Solution

We’ll drop the units in all calculations and keep in mind that all lengths are in feet.

In the diagram, which represents the roof of a house, \(ABCD\) is a horizontal rectangle and \(XY\) a line parallel to \(AB\) and \(DC\). \(AB=40'\), \(BC=XY=16'\) and \(AX=BY=CY=DX=17'\). Calculate \((i)\) the height of \(XY\) above the plane \(ABCD\), …

Sketch of a roof with additional information

The height we want is \(FY\).

By using Pythagoras’ theorem on \(BGY\), we have \[GY= \sqrt{17^2-8^2}=15.\]

\(8, 15\) and \(17\) is a Pythagorean triple.

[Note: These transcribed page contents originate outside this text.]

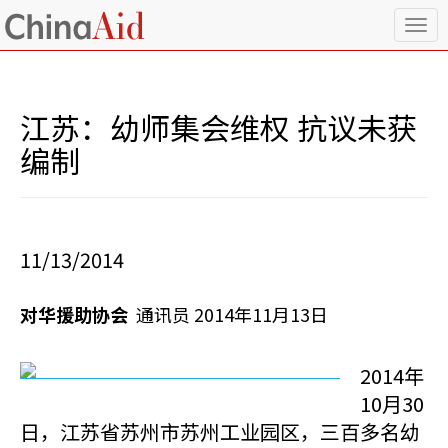
T
o
g
g
l
江苏：幼师集会维权 抗议未获
e
n
编制
a
v
i
g
a
11/13/2014
t
i
o
对华援助协会
通讯员 2014年11月13日
n
2014年
10月30
日，江苏省苏州市苏州工业园区，三百多名幼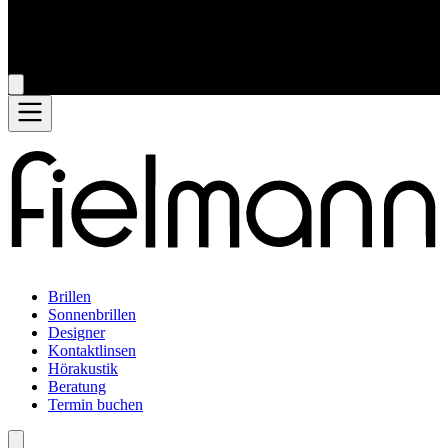
Brillen
Sonnenbrillen
Designer
Kontaktlinsen
Hörakustik
Beratung
Termin buchen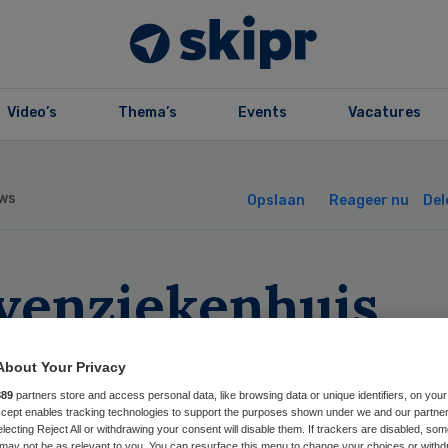
Video’s
Thema’s
Events
Vacatures
ws
Opslaan
Reageer nu
Del
venziekenhuis
rdt afgebouwd to
About Your Privacy
liklinisch centr
889
partners store and access personal data, like browsing data or unique identifiers, on your
Accept enables tracking technologies to support the purposes shown under we and our partne
electing Reject All or withdrawing your consent will disable them. If trackers are disabled, so
may not be as relevant to you. You can resurface this menu to change your choices or withd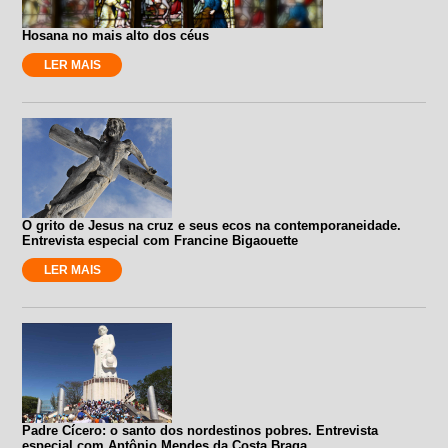
Hosana no mais alto dos céus
LER MAIS
O grito de Jesus na cruz e seus ecos na contemporaneidade.
Entrevista especial com Francine Bigaouette
LER MAIS
Padre Cícero: o santo dos nordestinos pobres. Entrevista
especial com Antônio Mendes da Costa Braga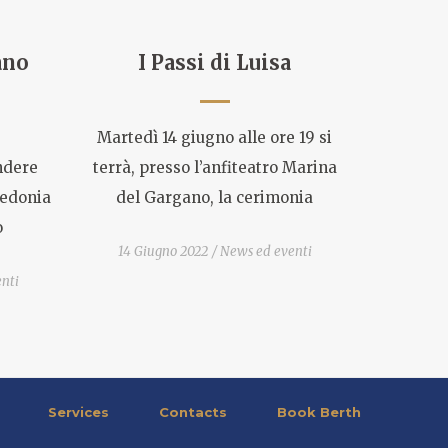
ano
I Passi di Luisa
Martedì 14 giugno alle ore 19 si
endere
terrà, presso l’anfiteatro Marina
redonia
del Gargano, la cerimonia
o
14 Giugno 2022
News ed eventi
nti
Services
Contacts
Book Berth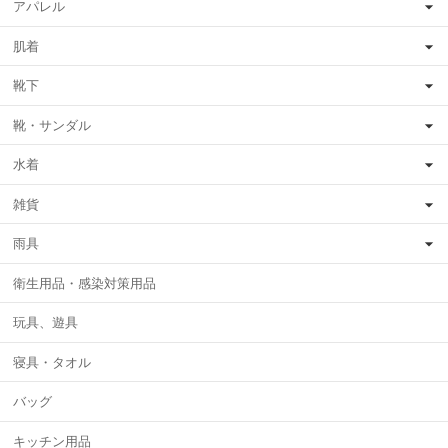
アパレル
肌着
靴下
靴・サンダル
水着
雑貨
雨具
衛生用品・感染対策用品
玩具、遊具
寝具・タオル
バッグ
キッチン用品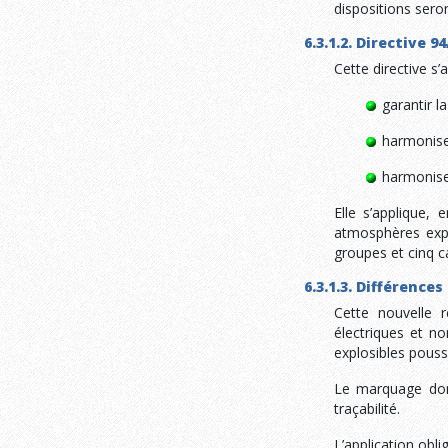
dispositions seron
6.3.1.2. Directive 9
Cette directive s’
garantir la
harmoniser
harmoniser
Elle s’applique,
atmosphères explo
groupes et cinq c
6.3.1.3. Différence
Cette nouvelle r
électriques et no
explosibles pouss
Le marquage donn
traçabilité.
L’application obl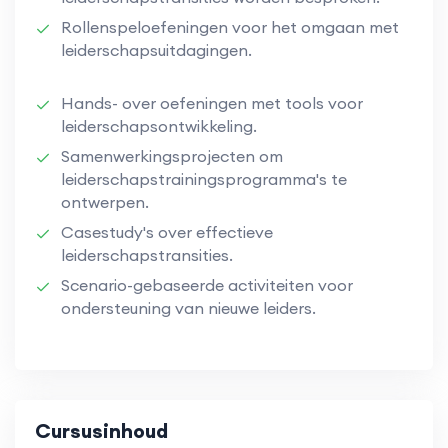
Rollenspeloefeningen voor het omgaan met
leiderschapsuitdagingen.
Hands- over oefeningen met tools voor
leiderschapsontwikkeling.
Samenwerkingsprojecten om
leiderschapstrainingsprogramma's te
ontwerpen.
Casestudy's over effectieve
leiderschapstransities.
Scenario-gebaseerde activiteiten voor
ondersteuning van nieuwe leiders.
Cursusinhoud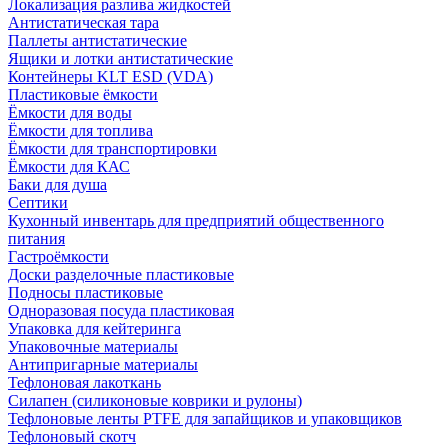
Локализация разлива жидкостей
Антистатическая тара
Паллеты антистатические
Ящики и лотки антистатические
Контейнеры KLT ESD (VDA)
Пластиковые ёмкости
Ёмкости для воды
Ёмкости для топлива
Ёмкости для транспортировки
Ёмкости для КАС
Баки для душа
Септики
Кухонный инвентарь для предприятий общественного
питания
Гастроёмкости
Доски разделочные пластиковые
Подносы пластиковые
Одноразовая посуда пластиковая
Упаковка для кейтеринга
Упаковочные материалы
Антипригарные материалы
Тефлоновая лакоткань
Силапен (силиконовые коврики и рулоны)
Тефлоновые ленты PTFE для запайщиков и упаковщиков
Тефлоновый скотч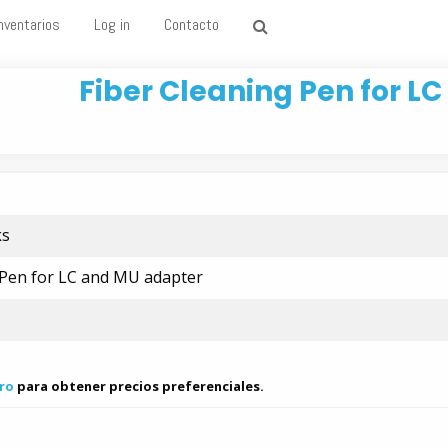
nventarios
Log in
Contacto
Fiber Cleaning Pen for L
ks
 Pen for LC and MU adapter
ro
para obtener precios preferenciales.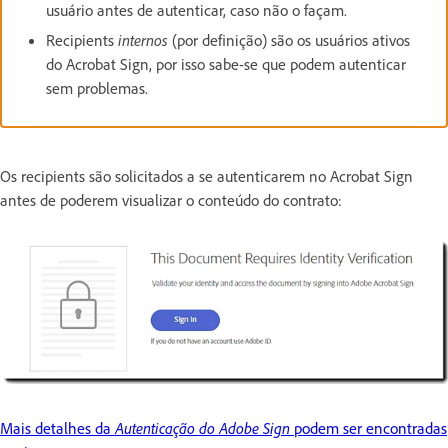
usuário antes de autenticar, caso não o façam.
Recipients
internos
(por definição) são os usuários ativos
do Acrobat Sign, por isso sabe-se que podem autenticar
sem problemas.
Os recipients são solicitados a se autenticarem no Acrobat Sign
antes de poderem visualizar o conteúdo do contrato:
Mais detalhes da
Autenticação do Adobe Sign
podem ser encontradas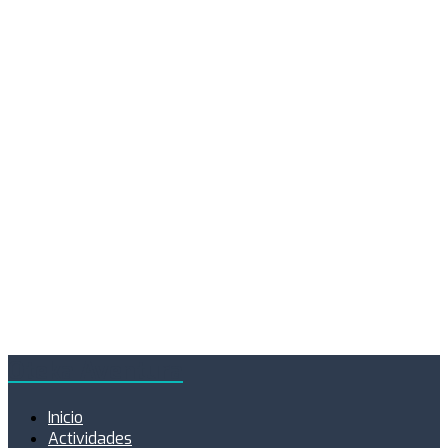
Oteka Aventura
Inicio
Actividades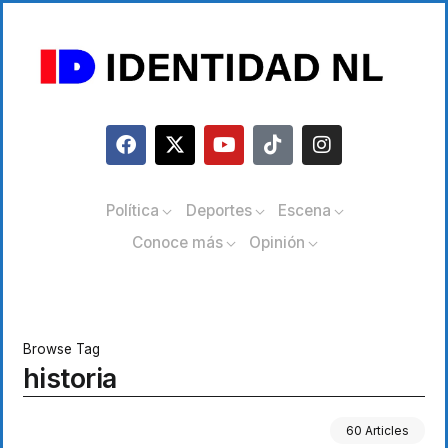
Política
Deportes
Escena
Conoce más
Opinión
Browse Tag
historia
60 Articles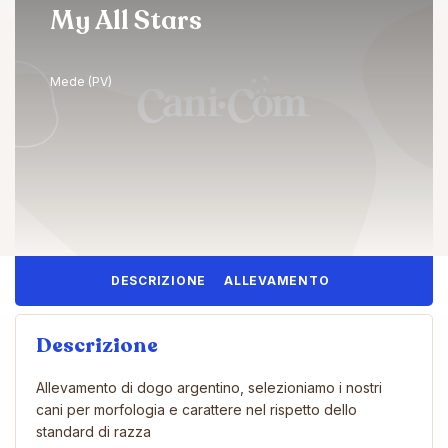
My All Stars
Mede (PV)
DESCRIZIONE
ALLEVAMENTO
Descrizione
Allevamento di dogo argentino, selezioniamo i nostri
cani per morfologia e carattere nel rispetto dello
standard di razza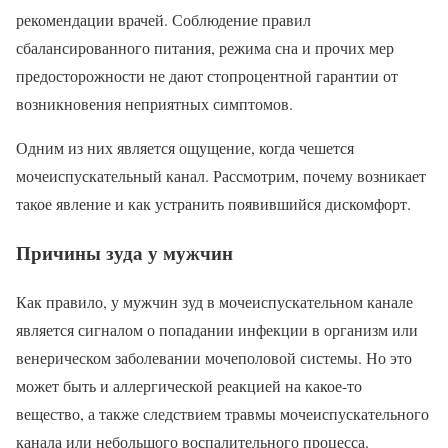
рекомендации врачей. Соблюдение правил
сбалансированного питания, режима сна и прочих мер
предосторожности не дают стопроцентной гарантии от
возникновения неприятных симптомов.
Одним из них является ощущение, когда чешется
мочеиспускательный канал. Рассмотрим, почему возникает
такое явление и как устранить появившийся дискомфорт.
Причины зуда у мужчин
Как правило, у мужчин зуд в мочеиспускательном канале
является сигналом о попадании инфекции в организм или
венерическом заболевании мочеполовой системы. Но это
может быть и аллергической реакцией на какое-то
вещество, а также следствием травмы мочеиспускательного
канала или небольшого воспалительного процесса.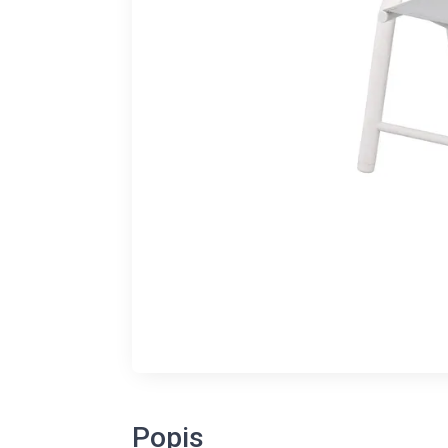
Popis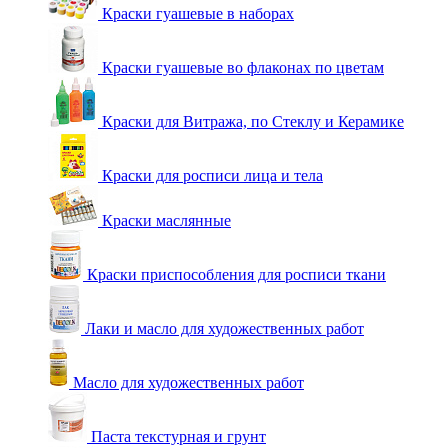
Краски гуашевые в наборах
Краски гуашевые во флаконах по цветам
Краски для Витража, по Стеклу и Керамике
Краски для росписи лица и тела
Краски маслянные
Краски приспособления для росписи ткани
Лаки и масло для художественных работ
Масло для художественных работ
Паста текстурная и грунт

These often come up in questions about triangles and it can be really helpful to notice them.

Another example is \(3, 4\) and \(5\). Do you know any more?

In right-angled triangle \(GFY\) we have \(GF=12\) and the hypotenuse \(GY=15\) so \(GFY\) is similar to a triangle with sides \(3,4,5\) and thus \(FY=9.\)

If we don’t spot this we could use Pythagoras for a second time.

\((ii)\) the angle of inclination to the horizontal of the face \(AXYB\), …

The desired angle is \(\angle XHE\). Looking at other lengths in the diagram, we can see that \(\tan(\angle XHE) = \dfrac{9}{8}\), and so \(\angle XHE = 48.3^\circ\).

… and \((iii)\) the angle of inclination to the horizontal of the edge \(AX\).

The desired angle is \(\angle XAE\). We can see that \(\sin(\angle XAE) = \dfrac{9}{17}\), and so \(\angle XAE = 32.0^\circ\).